1. Because Carranza filed his application on January 26, 2012, the statutory deadline for decision was February 25, 2012. See 28 U .S.C. § 2244(b)(3)(D); Fed. R.App. P. 26(a). However, we may “exceed the 30–day time limit ․ where an issue requires a published opinion that cannot reasonably be prepared within 30 days․” Galtieri v. United States, 128 F.3d 33, 37 (2d Cir.1997).
2. In his motion, Carranza also claimed that his sentence had been illegally enhanced based on an erroneous finding that he was a leader in the conspiracy. By order entered in April 2012, we denied Carranza's request for leave to file a successive § 2255 motion with respect to that claim because he had not satisfied the criteria set forth in 28 U.S.C. § 2255(h).
3. The Government suggests that Vu may be “read to imply” that claims seeking the reinstatement of direct-appeal rights are not § 2255 claims at all and argues that such a reading is “overbroad and incorrect.” Gov't Resp. at 6–7. We note that we have repeatedly considered such claims within the context of § 2255. See, e.g., Campusano, 442 F.3d at 772; Hernandez v. United States, 202 F.3d 486, 488–89 (2d Cir.2000); McHale, 175 F.3d at 117. In any event, we need not address whether Vu implies as much because we do not rely on any such implication to reach our holding today.
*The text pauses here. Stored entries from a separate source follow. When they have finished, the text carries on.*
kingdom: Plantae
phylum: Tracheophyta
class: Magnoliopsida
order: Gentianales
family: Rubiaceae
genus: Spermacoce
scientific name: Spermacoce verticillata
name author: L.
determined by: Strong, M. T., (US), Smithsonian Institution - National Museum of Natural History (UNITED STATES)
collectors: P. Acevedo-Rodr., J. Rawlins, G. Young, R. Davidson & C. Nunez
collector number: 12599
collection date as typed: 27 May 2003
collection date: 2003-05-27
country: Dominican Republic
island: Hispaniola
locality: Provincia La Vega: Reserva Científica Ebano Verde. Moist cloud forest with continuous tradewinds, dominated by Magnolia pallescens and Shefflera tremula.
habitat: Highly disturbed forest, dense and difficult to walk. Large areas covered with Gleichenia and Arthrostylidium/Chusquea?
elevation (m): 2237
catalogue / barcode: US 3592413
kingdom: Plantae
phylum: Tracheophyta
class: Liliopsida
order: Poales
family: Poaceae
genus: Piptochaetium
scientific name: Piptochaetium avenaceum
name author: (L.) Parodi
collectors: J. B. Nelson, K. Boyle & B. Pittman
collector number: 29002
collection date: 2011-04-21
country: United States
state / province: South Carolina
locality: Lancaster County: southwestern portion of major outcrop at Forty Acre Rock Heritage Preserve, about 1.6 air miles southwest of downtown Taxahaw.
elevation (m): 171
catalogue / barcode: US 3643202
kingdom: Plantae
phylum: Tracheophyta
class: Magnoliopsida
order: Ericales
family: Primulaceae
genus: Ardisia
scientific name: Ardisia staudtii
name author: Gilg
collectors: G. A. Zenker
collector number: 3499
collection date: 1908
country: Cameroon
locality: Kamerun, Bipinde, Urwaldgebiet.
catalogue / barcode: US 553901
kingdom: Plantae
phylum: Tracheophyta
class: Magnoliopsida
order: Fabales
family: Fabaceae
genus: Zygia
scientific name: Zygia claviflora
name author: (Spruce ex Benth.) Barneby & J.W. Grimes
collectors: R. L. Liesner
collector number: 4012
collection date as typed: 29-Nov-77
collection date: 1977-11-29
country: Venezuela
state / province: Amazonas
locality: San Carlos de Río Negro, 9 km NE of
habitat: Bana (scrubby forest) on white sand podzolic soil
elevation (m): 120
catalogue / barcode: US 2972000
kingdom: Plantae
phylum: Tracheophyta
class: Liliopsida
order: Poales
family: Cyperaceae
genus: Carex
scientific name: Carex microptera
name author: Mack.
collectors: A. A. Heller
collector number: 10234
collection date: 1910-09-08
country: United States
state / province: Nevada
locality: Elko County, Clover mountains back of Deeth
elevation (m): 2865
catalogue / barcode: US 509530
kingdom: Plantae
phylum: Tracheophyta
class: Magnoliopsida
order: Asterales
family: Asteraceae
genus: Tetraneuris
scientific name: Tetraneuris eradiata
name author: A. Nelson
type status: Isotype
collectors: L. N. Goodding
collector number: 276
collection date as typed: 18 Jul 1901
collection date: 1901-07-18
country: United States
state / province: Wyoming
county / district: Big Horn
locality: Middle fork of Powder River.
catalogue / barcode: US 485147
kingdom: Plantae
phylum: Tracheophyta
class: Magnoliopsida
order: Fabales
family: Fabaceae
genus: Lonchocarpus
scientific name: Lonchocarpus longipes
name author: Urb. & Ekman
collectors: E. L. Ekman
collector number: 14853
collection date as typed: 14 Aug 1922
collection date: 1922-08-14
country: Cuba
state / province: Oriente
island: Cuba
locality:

Rather, we recognize only that the claim raised in Carranza's proposed § 2255 motion differs from many other § 2255 claims in that, for the reasons discussed in the text, it does not call into question the propriety of the underlying conviction or sentence and, therefore, does not constitute an “attack” on that conviction or sentence for purposes of AEDPA's restriction on “second or successive” § 2255 motions. Urinyi, 607 F.3d at 321.
4. To the extent the Government argues that Carranza's proposed § 2255 motion would be untimely, that issue “has no bearing on whether the petition is second or successive.” Vu, 648 F.3d at 114. We therefore express no views on this issue and leave it to the district court to resolve in the first instance. See id.